Extending your reach. Another benefit of creating an online brand is that you can extend your classroom and your scholarship. For example, by embedding research-related links, sharing photos of your archival findings, or explaining a difficult concept in plain language via a Facebook Note, you are teaching those who follow your feed. And in the long run, that can make a considerable difference in a person’s life.
Consider the widely circulated tweet: “RT [retweet] if a Black Feminist improved your worldview.” While that statement doesn’t immediately suggest “academia,” several reactions to it are grounded in higher education and came from scholars who’ve branded themselves accordingly on social media. Such online exchanges outside the classroom mean that you are broadening other people’s world views.
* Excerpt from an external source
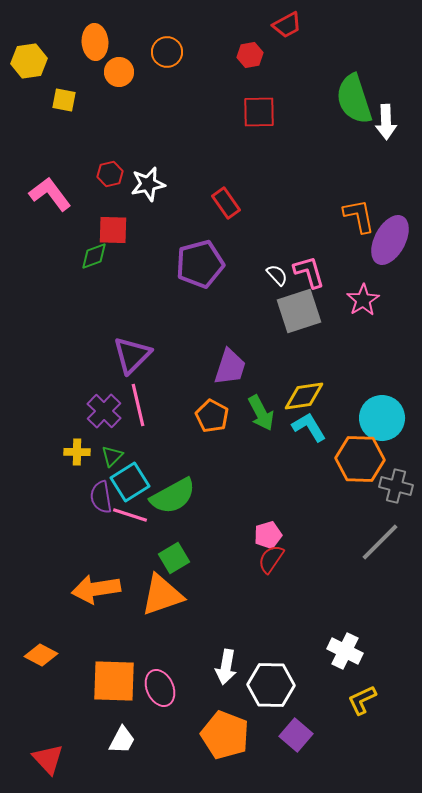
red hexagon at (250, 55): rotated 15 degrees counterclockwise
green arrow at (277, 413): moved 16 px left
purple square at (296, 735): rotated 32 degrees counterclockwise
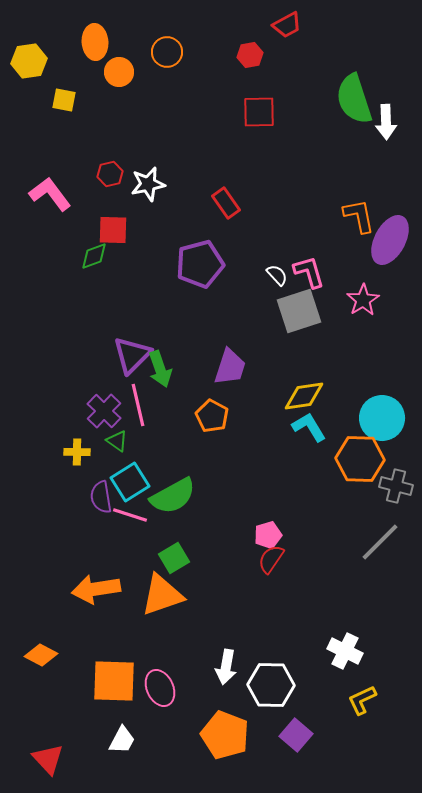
green arrow at (261, 413): moved 101 px left, 44 px up; rotated 9 degrees clockwise
green triangle at (112, 456): moved 5 px right, 15 px up; rotated 40 degrees counterclockwise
Critical thinking, the cornerstone of higher ed, has occurred.
Finally, from those who’ve gone through the branding process as academics, here are three other benefits:
- It encourages you to think through who you are and how you want to be represented “out there.
- Branding forces you to decide on a consistent name, tagline (yes, create one), and communication style as well as which personal photos and videos to share.
- It gives you credibility.
A personal brand “is not achieved in cookbook fashion,” a 2014 opinion essay in Forbes proclaimed, with a note of exasperation. “There is no system of absolutes, no cookie-cutter methodology.”
So I won’t include a point-by-point list on how to brand yourself as an academic, but I do encourage those interested to give it the ol’ college try.